What conditions are necessary for approximation of identity to converge to the function?

Question

Let $\Phi:\mathbb{R}^n \times (0,\infty) \rightarrow (0,\infty)$ be defined as: \begin{align*} \Phi(x,t) = \frac{1}{(\sqrt{4\pi t})^n}e^{-||x||^2/4t} \end{align*} Then denoting for a fixed $t$, $\Phi_t: \mathbb{R}^n \rightarrow (0,\infty) $ as $\Phi_t(x) = \Phi(x,t)$ we have the following properties: \begin{align*} \int_{\mathbb{R}^n}\Phi_t\ dx &= 1\\ \lim_{t\rightarrow0}\Phi_t(x) &= 0, x\not=0 \end{align*} If $f \in L^1(\mathbb{R}^n) \cap L^{\infty}(\mathbb{R}^n)$, then suppose we have: \begin{align*} \lim_{t\rightarrow 0}f*\Phi_t(x) = f(x), \forall x \in \mathbb{R}^n \end{align*} (I have proved that if $f$ is continuous at $x$, then the limit holds true) What can we say about $f$? Is it continuous $a.e$?

Answer 1

A function in $L^{1}(\mathbb{R}^{n})$ is not continuous a.e in general.
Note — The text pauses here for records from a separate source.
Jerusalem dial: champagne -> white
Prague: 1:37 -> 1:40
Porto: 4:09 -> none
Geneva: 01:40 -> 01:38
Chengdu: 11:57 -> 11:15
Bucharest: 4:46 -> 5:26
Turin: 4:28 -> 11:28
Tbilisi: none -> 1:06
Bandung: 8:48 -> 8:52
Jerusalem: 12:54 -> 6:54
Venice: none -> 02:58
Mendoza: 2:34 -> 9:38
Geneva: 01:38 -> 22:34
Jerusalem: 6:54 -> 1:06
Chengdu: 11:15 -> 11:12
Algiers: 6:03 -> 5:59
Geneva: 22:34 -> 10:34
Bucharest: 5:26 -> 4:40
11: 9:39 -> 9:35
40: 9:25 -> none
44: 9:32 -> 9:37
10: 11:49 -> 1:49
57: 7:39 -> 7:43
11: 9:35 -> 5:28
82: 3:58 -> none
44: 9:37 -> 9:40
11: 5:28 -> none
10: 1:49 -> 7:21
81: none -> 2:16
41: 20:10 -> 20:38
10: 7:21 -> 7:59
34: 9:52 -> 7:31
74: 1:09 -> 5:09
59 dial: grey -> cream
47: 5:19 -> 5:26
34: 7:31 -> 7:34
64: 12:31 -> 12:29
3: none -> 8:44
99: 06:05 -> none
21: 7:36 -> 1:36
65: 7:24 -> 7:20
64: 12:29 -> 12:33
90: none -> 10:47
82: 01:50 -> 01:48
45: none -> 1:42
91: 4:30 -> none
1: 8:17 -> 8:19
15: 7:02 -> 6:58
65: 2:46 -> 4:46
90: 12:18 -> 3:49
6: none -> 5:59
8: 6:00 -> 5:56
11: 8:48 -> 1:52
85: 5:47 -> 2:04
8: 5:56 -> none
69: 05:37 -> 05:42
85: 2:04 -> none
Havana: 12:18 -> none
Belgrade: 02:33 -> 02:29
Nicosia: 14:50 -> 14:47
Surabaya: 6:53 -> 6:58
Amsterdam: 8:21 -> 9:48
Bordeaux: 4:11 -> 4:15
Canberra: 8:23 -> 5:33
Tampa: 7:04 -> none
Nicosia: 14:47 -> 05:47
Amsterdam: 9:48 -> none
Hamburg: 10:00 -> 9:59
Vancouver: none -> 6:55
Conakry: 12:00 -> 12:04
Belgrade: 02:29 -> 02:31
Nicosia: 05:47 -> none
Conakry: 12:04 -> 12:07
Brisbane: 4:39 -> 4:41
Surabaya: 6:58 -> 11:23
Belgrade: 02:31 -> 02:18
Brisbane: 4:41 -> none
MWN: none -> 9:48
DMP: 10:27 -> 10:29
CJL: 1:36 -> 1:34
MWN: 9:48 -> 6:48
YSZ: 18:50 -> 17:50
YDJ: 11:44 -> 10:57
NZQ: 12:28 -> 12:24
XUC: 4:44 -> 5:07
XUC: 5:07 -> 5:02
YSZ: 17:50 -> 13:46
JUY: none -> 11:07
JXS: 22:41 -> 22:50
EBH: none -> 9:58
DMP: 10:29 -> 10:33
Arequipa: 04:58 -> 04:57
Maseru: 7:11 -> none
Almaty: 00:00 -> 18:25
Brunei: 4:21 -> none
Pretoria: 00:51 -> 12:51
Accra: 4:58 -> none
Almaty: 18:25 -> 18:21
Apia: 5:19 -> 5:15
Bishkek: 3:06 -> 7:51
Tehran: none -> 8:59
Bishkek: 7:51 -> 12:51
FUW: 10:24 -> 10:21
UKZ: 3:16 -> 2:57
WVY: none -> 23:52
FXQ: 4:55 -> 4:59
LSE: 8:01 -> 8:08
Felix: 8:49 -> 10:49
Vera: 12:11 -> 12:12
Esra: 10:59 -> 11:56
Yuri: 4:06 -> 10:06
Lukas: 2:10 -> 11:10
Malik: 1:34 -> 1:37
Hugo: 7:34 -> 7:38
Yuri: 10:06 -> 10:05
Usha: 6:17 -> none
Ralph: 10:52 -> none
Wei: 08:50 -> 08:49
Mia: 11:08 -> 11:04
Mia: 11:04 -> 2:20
For example, take $n=1$ and the function $f = \mathbb{1}_{\mathbb{Q} \cap [0,1]}$ the function $f$ is nowhere continuous. Despite this fact, $\varphi_{t}*f \to f$ in $L^{1}([0,1])$ as $t \to 0.$ Here is a reminder of the proof $$ \int_{\mathbb{R}}\left\vert \int_\mathbb{R} f(x-y)\,\varphi_{t}(y)\,dy - f(x) \right\vert \,dx = \int_{\mathbb{R}}\left\vert \int_\mathbb{R} \bigl( f(x-y)-f(x) \bigr)\,\varphi_{t}(y)\,dy \right\vert \,dx \\ \leq \int_{\mathbb{R}} \int_\mathbb{R} \left\vert \bigl( f(x-y)-f(x) \bigr)\,\varphi_{t}(y) \right\vert \,dy \,dx = \int_{\mathbb{R}} \,\varphi_{t}(y) \, \int_\mathbb{R} \left\vert \bigl( f(x-y)-f(x) \bigr) \right\vert \,dx \,dy\\ =\int_{\varphi} \frac{1}{\sqrt{t}}\varphi_{1}(\frac{y}{\sqrt{t}})\, \int_\mathbb{R} \left\vert \bigl( f(x-y)-f(x) \bigr) \right\vert \,dx \,dy \\ = \int_{\varphi} \varphi_{1}(y)\, \int_\mathbb{R} \left\vert \bigl( f(x-y\cdot \sqrt{t})-f(x) \bigr) \right\vert \,dx \,dy. $$ But the translation operator (for further clarifications look at this post Translation operator and continuity ) is continuous in $L^{1}$; i.e, $$ \lim_{a \to 0} \int_{\mathbb{R}} \vert f(x-a)-f(x) \vert = 0. $$ You then apply this result with $a= y\sqrt{t}$ and you use the dominated convergence theorem. As a dominating function you can take $$ \varphi_{1}(y)\cdot 2\Vert f \Vert_{L^{1}} $$ because $$ \varphi_{1}(y)\, \int_\mathbb{R} \left\vert \bigl( f(x-y\cdot \sqrt{t})-f(x) \bigr) \right\vert \,dx \leq \varphi_{1}(y)\, \bigl( \int_\mathbb{R} \left\vert f(x-\sqrt{t}\,y) \right\vert dx + \int_\mathbb{R} \left\vert f(x) \right\vert dx \bigr) \\ = 2 \cdot \varphi_{1}(y)\cdot \Vert f \Vert_{L^{1}} $$ Moreover, if you take a sequence of functions from $\{ \varphi_{t} \}_{t \geq 0};$ for example, $\{ \varphi_{\frac{1}{n}} \}_{n \in \mathbb{N}}$ then you have a subsequence that converge almost everywhere to $f.$ In fact, every sequence $\{ f_{n} \}_{n \in \mathbb{N}}$ which converge in $L^{1}$ to a function $f$ also admits a subsquence convergent almost everywhere to $f.$ Despite these two types of convergence we do not have that $f$ is continuous almost everywhere.